According to Mark, the university medical centre saw Rory and, despite the fact that he had expressed suicidal thoughts, declared him “fit for study”. 

“We later found out that all that did was enable Sheffield to start charging fees again,” Mark said.

“So Rory started in the first week in February. After a couple of days, he stopped going to lectures. He just dropped off the radar again.” 

Then, on 20 February 2018, Rory took his own life. 

“The worst hour of my life was telling my wife, ringing my younger daughter at school, my oldest daughter at work and ringing my parents. He was their only grandson.”

Mark and his wife Jacquie went to Sheffield, where they identified Rory’s body.

“Yes, the last time I saw my son was in the morgue,” Mark said. “The next day we went to his department. There’s a front desk in his department and we were met by an administrator and told them who we were. 

“They were somewhat shocked and tongue tied and asked us to wait for a few minutes. We were then taken into the heads of the department’s office. I can remember very clearly a cup of tea sitting on their desk, which was still hot with steam coming off it. But there was no sign of the head of department, who had done a runner, as had all of the other academic staff.” 

After they went home, the only communication Mark and Jacquie had was from someone in the senior management team who had never known Rory.

“There was a complete lack of humanity,” Mark said.

“He had been one of many hundreds of engineering students, and just nobody had managed any kind of transition to bring him back into the university, even though he’d been out with mental health issues for a year. And that is a huge failing. It’s not a failing of any individual. But it is a massive systemic failure from the university.” 
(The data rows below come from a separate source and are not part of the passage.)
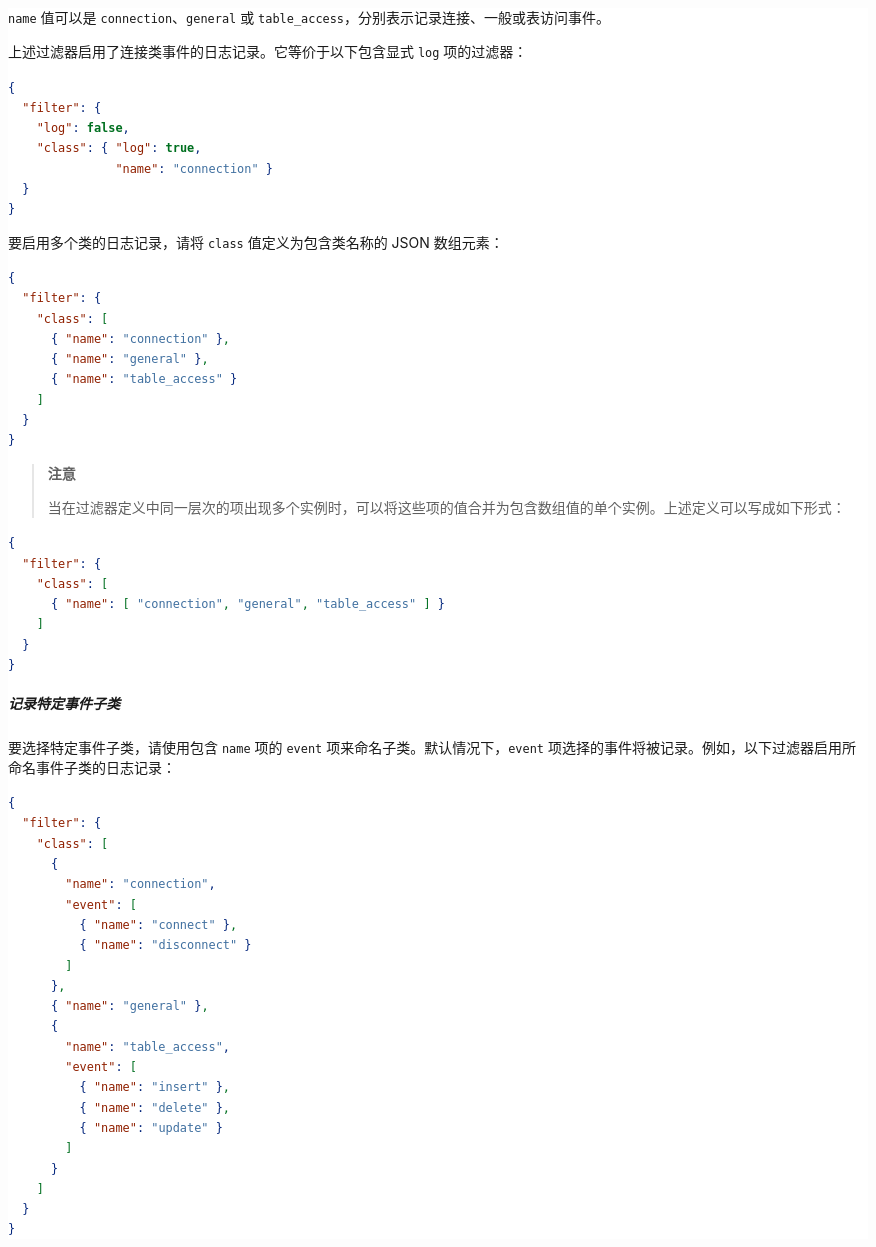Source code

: `name` 值可以是 `connection`、`general` 或 `table_access`，分别表示记录连接、一般或表访问事件。

上述过滤器启用了连接类事件的日志记录。它等价于以下包含显式 `log` 项的过滤器：

```json
{
  "filter": {
    "log": false,
    "class": { "log": true,
               "name": "connection" }
  }
}
```

要启用多个类的日志记录，请将 `class` 值定义为包含类名称的 JSON 数组元素：

```json
{
  "filter": {
    "class": [
      { "name": "connection" },
      { "name": "general" },
      { "name": "table_access" }
    ]
  }
}
```

> **注意**
>
> 当在过滤器定义中同一层次的项出现多个实例时，可以将这些项的值合并为包含数组值的单个实例。上述定义可以写成如下形式：

```json
{
  "filter": {
    "class": [
      { "name": [ "connection", "general", "table_access" ] }
    ]
  }
}
```

##### 记录特定事件子类

要选择特定事件子类，请使用包含 `name` 项的 `event` 项来命名子类。默认情况下，`event` 项选择的事件将被记录。例如，以下过滤器启用所命名事件子类的日志记录：

```json
{
  "filter": {
    "class": [
      {
        "name": "connection",
        "event": [
          { "name": "connect" },
          { "name": "disconnect" }
        ]
      },
      { "name": "general" },
      {
        "name": "table_access",
        "event": [
          { "name": "insert" },
          { "name": "delete" },
          { "name": "update" }
        ]
      }
    ]
  }
}
```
“Suicide is the very, very sharp end of this when everything goes wrong. There are a lot of levels where people can really suffer harm before it gets to suicide. And we believe that the statutory duty of care will have a halo effect that will benefit all levels of mental anguish.”
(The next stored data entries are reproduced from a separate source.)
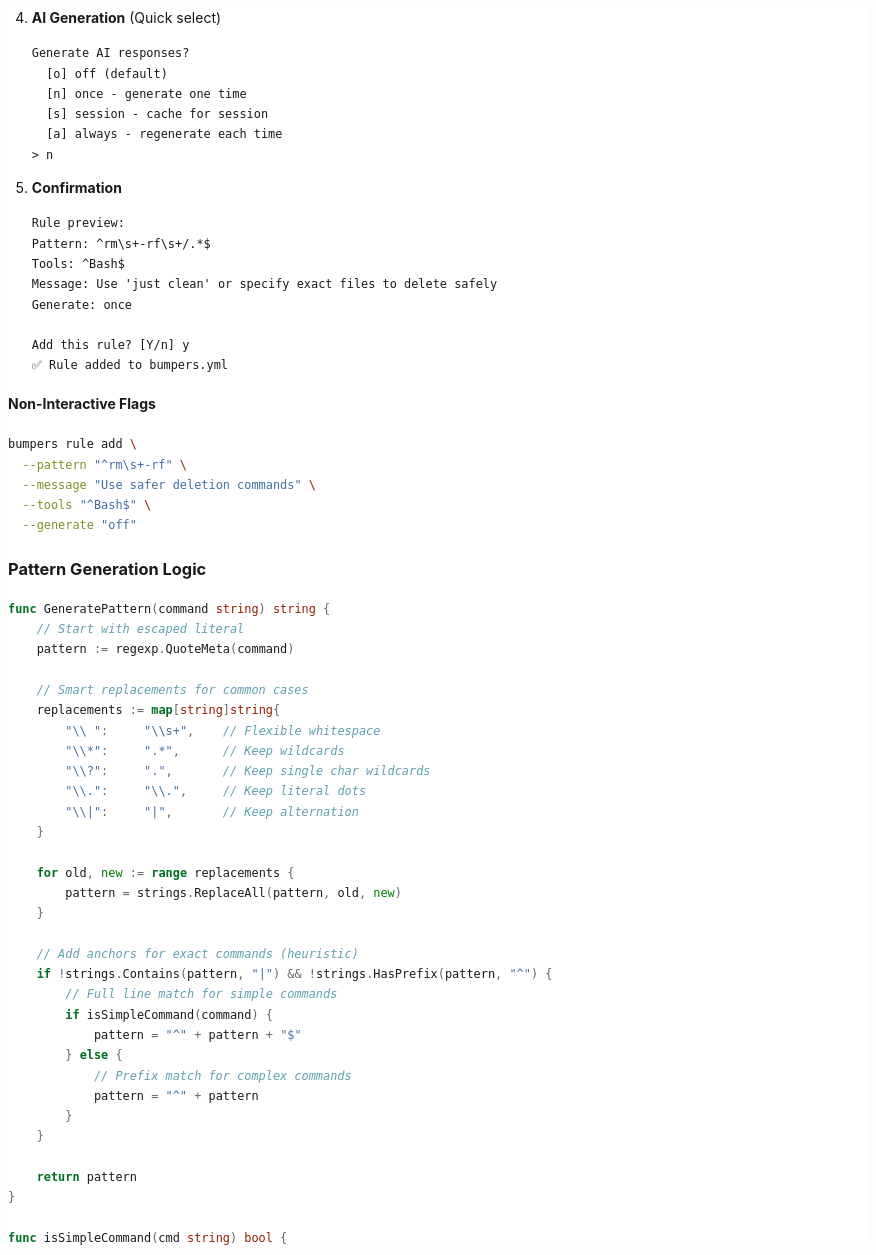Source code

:4. **AI Generation** (Quick select)
   ```
   Generate AI responses?
     [o] off (default)
     [n] once - generate one time
     [s] session - cache for session  
     [a] always - regenerate each time
   > n
   ```

5. **Confirmation**
   ```
   Rule preview:
   Pattern: ^rm\s+-rf\s+/.*$
   Tools: ^Bash$
   Message: Use 'just clean' or specify exact files to delete safely
   Generate: once
   
   Add this rule? [Y/n] y
   ✅ Rule added to bumpers.yml
   ```

#### Non-Interactive Flags
```bash
bumpers rule add \
  --pattern "^rm\s+-rf" \
  --message "Use safer deletion commands" \
  --tools "^Bash$" \
  --generate "off"
```

### Pattern Generation Logic

```go
func GeneratePattern(command string) string {
    // Start with escaped literal
    pattern := regexp.QuoteMeta(command)
    
    // Smart replacements for common cases
    replacements := map[string]string{
        "\\ ":     "\\s+",    // Flexible whitespace
        "\\*":     ".*",      // Keep wildcards  
        "\\?":     ".",       // Keep single char wildcards
        "\\.":     "\\.",     // Keep literal dots
        "\\|":     "|",       // Keep alternation
    }
    
    for old, new := range replacements {
        pattern = strings.ReplaceAll(pattern, old, new)
    }
    
    // Add anchors for exact commands (heuristic)
    if !strings.Contains(pattern, "|") && !strings.HasPrefix(pattern, "^") {
        // Full line match for simple commands
        if isSimpleCommand(command) {
            pattern = "^" + pattern + "$"
        } else {
            // Prefix match for complex commands
            pattern = "^" + pattern
        }
    }
    
    return pattern
}

func isSimpleCommand(cmd string) bool {
```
Since Rory’s suicide, Mark has fought for a legal duty of care at universities. He will be in parliament on Tuesday 16 May to give evidence to the Petitions Committee in advance of a parliamentary debate on 5 June. 
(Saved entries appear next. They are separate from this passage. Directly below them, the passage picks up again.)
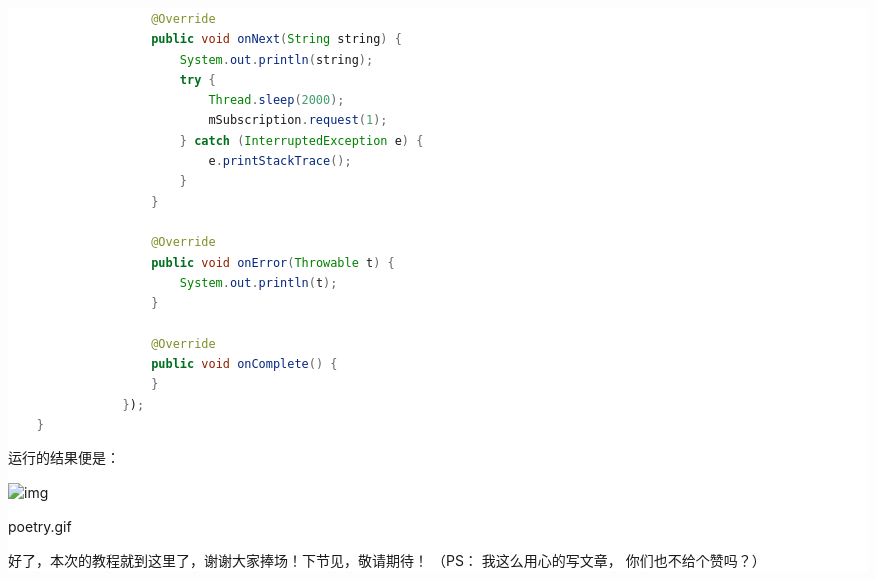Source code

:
 ```java
                    @Override
                    public void onNext(String string) {
                        System.out.println(string);
                        try {
                            Thread.sleep(2000);
                            mSubscription.request(1);
                        } catch (InterruptedException e) {
                            e.printStackTrace();
                        }
                    }

                    @Override
                    public void onError(Throwable t) {
                        System.out.println(t);
                    }

                    @Override
                    public void onComplete() {
                    }
                });
    }
```

运行的结果便是：

![img](https://raw.githubusercontent.com/Androidkobe/upload-image-note-learnmore/master/img/202110191926959.webp)

poetry.gif

好了，本次的教程就到这里了，谢谢大家捧场！下节见，敬请期待！
 （PS： 我这么用心的写文章， 你们也不给个赞吗？）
In Mark’s view the flaws in universities’ duty of care lie in funding. He said most universities run at a deficit every year, making less money than they spend, which forces them to increase the number of students they accept. However, the number of faculty members does not increase with the number of students. 

He said: “I’m a senior personal tutor at the moment. I might have had 30 people to look after a few years ago, but now I have 60. That means I can’t give quite the same personal attention to everybody. So the resources are stretched equally.”

According to Mark, introducing a statutory duty of care will create a minimum standard of mental health care that all universities have to meet. 

It will also make universities accountable for the effectiveness of their mental health services, putting pressure on them to improve these processes. 

“My own experience with the University of Sheffield was that it had not learned from previous suicides and did not learn from the death of my son. Nothing much changed,” he said.

“If there is a worry that somebody is at risk of taking their life, we have to act in the best interest of that student. And that may well be by proactively phoning a contact. This is what we would like to do with statutory duty of care, students would define who that contact would be every year, possibly even every term, so the university can reach out to and say they think that person is in trouble.”

The University of Sheffield did not make a statement in relation Rory’s suicide specifically. 

“At Sheffield we have worked hard to ensure we have the right support structures in place to keep our student community safe and well, including taking a proactive approach to mental health by focussing efforts on the preventative end of the spectrum,” it said. 

“In 2020, we introduced faculty-based Wellbeing Advisers, which has been a significant intervention for the University. Those colleagues are able to act as a bridge between personal tutors and other more specialist and clinical services, as well working to resolve problems at source.”